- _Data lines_
#####
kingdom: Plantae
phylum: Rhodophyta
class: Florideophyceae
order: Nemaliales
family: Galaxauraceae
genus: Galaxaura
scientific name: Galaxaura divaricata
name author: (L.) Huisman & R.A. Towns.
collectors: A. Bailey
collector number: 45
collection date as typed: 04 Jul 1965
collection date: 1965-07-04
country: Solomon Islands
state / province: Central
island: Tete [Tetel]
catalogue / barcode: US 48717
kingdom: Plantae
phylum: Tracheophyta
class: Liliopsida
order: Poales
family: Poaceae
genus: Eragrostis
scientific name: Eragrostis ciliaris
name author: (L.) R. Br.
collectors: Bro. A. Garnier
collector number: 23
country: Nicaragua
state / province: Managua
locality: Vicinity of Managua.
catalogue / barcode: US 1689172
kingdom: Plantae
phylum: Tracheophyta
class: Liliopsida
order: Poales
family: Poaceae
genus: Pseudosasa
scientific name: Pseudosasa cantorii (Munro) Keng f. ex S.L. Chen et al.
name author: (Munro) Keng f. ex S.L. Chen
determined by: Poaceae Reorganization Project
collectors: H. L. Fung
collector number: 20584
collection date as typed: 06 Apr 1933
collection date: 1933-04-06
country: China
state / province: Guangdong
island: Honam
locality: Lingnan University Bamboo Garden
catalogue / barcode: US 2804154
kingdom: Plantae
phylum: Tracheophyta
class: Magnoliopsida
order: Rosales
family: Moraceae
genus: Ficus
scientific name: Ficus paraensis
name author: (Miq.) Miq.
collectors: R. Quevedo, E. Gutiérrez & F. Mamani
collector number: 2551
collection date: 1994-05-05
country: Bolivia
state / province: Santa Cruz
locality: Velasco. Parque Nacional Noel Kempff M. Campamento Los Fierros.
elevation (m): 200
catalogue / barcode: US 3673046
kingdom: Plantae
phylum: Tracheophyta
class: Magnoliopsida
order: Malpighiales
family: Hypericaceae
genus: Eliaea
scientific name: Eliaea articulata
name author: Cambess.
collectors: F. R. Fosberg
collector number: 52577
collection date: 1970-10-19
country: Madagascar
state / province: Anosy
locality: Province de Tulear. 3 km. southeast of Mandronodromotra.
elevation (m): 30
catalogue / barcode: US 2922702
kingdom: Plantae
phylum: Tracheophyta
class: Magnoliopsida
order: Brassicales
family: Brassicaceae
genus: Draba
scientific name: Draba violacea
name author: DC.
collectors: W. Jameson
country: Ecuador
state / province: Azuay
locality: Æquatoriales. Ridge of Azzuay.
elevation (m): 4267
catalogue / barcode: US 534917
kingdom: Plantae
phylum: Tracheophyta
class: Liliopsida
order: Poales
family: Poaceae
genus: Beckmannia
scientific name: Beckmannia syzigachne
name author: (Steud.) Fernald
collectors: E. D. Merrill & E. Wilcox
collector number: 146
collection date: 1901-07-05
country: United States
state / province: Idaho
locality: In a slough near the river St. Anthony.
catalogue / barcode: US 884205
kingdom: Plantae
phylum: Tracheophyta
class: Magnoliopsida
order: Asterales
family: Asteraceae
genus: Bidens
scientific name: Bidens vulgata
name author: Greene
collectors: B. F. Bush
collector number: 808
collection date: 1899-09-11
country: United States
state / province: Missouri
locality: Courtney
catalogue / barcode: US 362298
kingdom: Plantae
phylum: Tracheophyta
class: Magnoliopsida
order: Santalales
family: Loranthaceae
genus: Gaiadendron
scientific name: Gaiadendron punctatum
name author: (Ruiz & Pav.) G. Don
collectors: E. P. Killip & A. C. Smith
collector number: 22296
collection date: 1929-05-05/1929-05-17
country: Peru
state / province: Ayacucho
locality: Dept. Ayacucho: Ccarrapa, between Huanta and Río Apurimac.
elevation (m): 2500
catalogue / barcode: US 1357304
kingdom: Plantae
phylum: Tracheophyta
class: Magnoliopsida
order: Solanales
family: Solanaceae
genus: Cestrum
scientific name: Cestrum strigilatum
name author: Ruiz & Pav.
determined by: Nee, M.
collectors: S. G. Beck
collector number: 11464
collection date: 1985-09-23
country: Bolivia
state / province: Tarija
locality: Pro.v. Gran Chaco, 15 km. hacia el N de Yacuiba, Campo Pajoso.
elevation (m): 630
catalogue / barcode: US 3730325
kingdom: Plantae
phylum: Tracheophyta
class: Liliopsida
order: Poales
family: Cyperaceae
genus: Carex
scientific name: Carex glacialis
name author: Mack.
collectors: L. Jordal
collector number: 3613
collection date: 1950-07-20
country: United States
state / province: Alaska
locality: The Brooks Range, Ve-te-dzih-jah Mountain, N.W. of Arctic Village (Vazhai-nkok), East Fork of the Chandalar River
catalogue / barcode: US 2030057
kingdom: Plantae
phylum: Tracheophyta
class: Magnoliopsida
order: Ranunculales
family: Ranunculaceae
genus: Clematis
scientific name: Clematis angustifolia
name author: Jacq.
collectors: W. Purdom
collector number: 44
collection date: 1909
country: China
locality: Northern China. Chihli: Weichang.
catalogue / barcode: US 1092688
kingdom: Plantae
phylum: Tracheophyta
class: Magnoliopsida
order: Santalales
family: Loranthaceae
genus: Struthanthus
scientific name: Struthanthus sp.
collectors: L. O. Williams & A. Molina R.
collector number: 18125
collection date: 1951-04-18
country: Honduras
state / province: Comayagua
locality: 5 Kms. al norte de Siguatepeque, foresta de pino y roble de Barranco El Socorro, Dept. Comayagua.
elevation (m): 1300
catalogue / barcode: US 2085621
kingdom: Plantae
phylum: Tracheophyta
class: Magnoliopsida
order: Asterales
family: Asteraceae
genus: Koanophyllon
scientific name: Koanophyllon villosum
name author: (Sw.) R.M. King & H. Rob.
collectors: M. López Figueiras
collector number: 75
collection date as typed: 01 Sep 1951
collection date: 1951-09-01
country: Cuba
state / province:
#####
- _AIM_
Please copy all of the records above, line for line, without changing anything.

- _FULL SOLUTION_
kingdom: Plantae
phylum: Rhodophyta
class: Florideophyceae
order: Nemaliales
family: Galaxauraceae
genus: Galaxaura
scientific name: Galaxaura divaricata
name author: (L.) Huisman & R.A. Towns.
collectors: A. Bailey
collector number: 45
collection date as typed: 04 Jul 1965
collection date: 1965-07-04
country: Solomon Islands
state / province: Central
island: Tete [Tetel]
catalogue / barcode: US 48717
kingdom: Plantae
phylum: Tracheophyta
class: Liliopsida
order: Poales
family: Poaceae
genus: Eragrostis
scientific name: Eragrostis ciliaris
name author: (L.) R. Br.
collectors: Bro. A. Garnier
collector number: 23
country: Nicaragua
state / province: Managua
locality: Vicinity of Managua.
catalogue / barcode: US 1689172
kingdom: Plantae
phylum: Tracheophyta
class: Liliopsida
order: Poales
family: Poaceae
genus: Pseudosasa
scientific name: Pseudosasa cantorii (Munro) Keng f. ex S.L. Chen et al.
name author: (Munro) Keng f. ex S.L. Chen
determined by: Poaceae Reorganization Project
collectors: H. L. Fung
collector number: 20584
collection date as typed: 06 Apr 1933
collection date: 1933-04-06
country: China
state / province: Guangdong
island: Honam
locality: Lingnan University Bamboo Garden
catalogue / barcode: US 2804154
kingdom: Plantae
phylum: Tracheophyta
class: Magnoliopsida
order: Rosales
family: Moraceae
genus: Ficus
scientific name: Ficus paraensis
name author: (Miq.) Miq.
collectors: R. Quevedo, E. Gutiérrez & F. Mamani
collector number: 2551
collection date: 1994-05-05
country: Bolivia
state / province: Santa Cruz
locality: Velasco. Parque Nacional Noel Kempff M. Campamento Los Fierros.
elevation (m): 200
catalogue / barcode: US 3673046
kingdom: Plantae
phylum: Tracheophyta
class: Magnoliopsida
order: Malpighiales
family: Hypericaceae
genus: Eliaea
scientific name: Eliaea articulata
name author: Cambess.
collectors: F. R. Fosberg
collector number: 52577
collection date: 1970-10-19
country: Madagascar
state / province: Anosy
locality: Province de Tulear. 3 km. southeast of Mandronodromotra.
elevation (m): 30
catalogue / barcode: US 2922702
kingdom: Plantae
phylum: Tracheophyta
class: Magnoliopsida
order: Brassicales
family: Brassicaceae
genus: Draba
scientific name: Draba violacea
name author: DC.
collectors: W. Jameson
country: Ecuador
state / province: Azuay
locality: Æquatoriales. Ridge of Azzuay.
elevation (m): 4267
catalogue / barcode: US 534917
kingdom: Plantae
phylum: Tracheophyta
class: Liliopsida
order: Poales
family: Poaceae
genus: Beckmannia
scientific name: Beckmannia syzigachne
name author: (Steud.) Fernald
collectors: E. D. Merrill & E. Wilcox
collector number: 146
collection date: 1901-07-05
country: United States
state / province: Idaho
locality: In a slough near the river St. Anthony.
catalogue / barcode: US 884205
kingdom: Plantae
phylum: Tracheophyta
class: Magnoliopsida
order: Asterales
family: Asteraceae
genus: Bidens
scientific name: Bidens vulgata
name author: Greene
collectors: B. F. Bush
collector number: 808
collection date: 1899-09-11
country: United States
state / province: Missouri
locality: Courtney
catalogue / barcode: US 362298
kingdom: Plantae
phylum: Tracheophyta
class: Magnoliopsida
order: Santalales
family: Loranthaceae
genus: Gaiadendron
scientific name: Gaiadendron punctatum
name author: (Ruiz & Pav.) G. Don
collectors: E. P. Killip & A. C. Smith
collector number: 22296
collection date: 1929-05-05/1929-05-17
country: Peru
state / province: Ayacucho
locality: Dept. Ayacucho: Ccarrapa, between Huanta and Río Apurimac.
elevation (m): 2500
catalogue / barcode: US 1357304
kingdom: Plantae
phylum: Tracheophyta
class: Magnoliopsida
order: Solanales
family: Solanaceae
genus: Cestrum
scientific name: Cestrum strigilatum
name author: Ruiz & Pav.
determined by: Nee, M.
collectors: S. G. Beck
collector number: 11464
collection date: 1985-09-23
country: Bolivia
state / province: Tarija
locality: Pro.v. Gran Chaco, 15 km. hacia el N de Yacuiba, Campo Pajoso.
elevation (m): 630
catalogue / barcode: US 3730325
kingdom: Plantae
phylum: Tracheophyta
class: Liliopsida
order: Poales
family: Cyperaceae
genus: Carex
scientific name: Carex glacialis
name author: Mack.
collectors: L. Jordal
collector number: 3613
collection date: 1950-07-20
country: United States
state / province: Alaska
locality: The Brooks Range, Ve-te-dzih-jah Mountain, N.W. of Arctic Village (Vazhai-nkok), East Fork of the Chandalar River
catalogue / barcode: US 2030057
kingdom: Plantae
phylum: Tracheophyta
class: Magnoliopsida
order: Ranunculales
family: Ranunculaceae
genus: Clematis
scientific name: Clematis angustifolia
name author: Jacq.
collectors: W. Purdom
collector number: 44
collection date: 1909
country: China
locality: Northern China. Chihli: Weichang.
catalogue / barcode: US 1092688
kingdom: Plantae
phylum: Tracheophyta
class: Magnoliopsida
order: Santalales
family: Loranthaceae
genus: Struthanthus
scientific name: Struthanthus sp.
collectors: L. O. Williams & A. Molina R.
collector number: 18125
collection date: 1951-04-18
country: Honduras
state / province: Comayagua
locality: 5 Kms. al norte de Siguatepeque, foresta de pino y roble de Barranco El Socorro, Dept. Comayagua.
elevation (m): 1300
catalogue / barcode: US 2085621
kingdom: Plantae
phylum: Tracheophyta
class: Magnoliopsida
order: Asterales
family: Asteraceae
genus: Koanophyllon
scientific name: Koanophyllon villosum
name author: (Sw.) R.M. King & H. Rob.
collectors: M. López Figueiras
collector number: 75
collection date as typed: 01 Sep 1951
collection date: 1951-09-01
country: Cuba
state / province:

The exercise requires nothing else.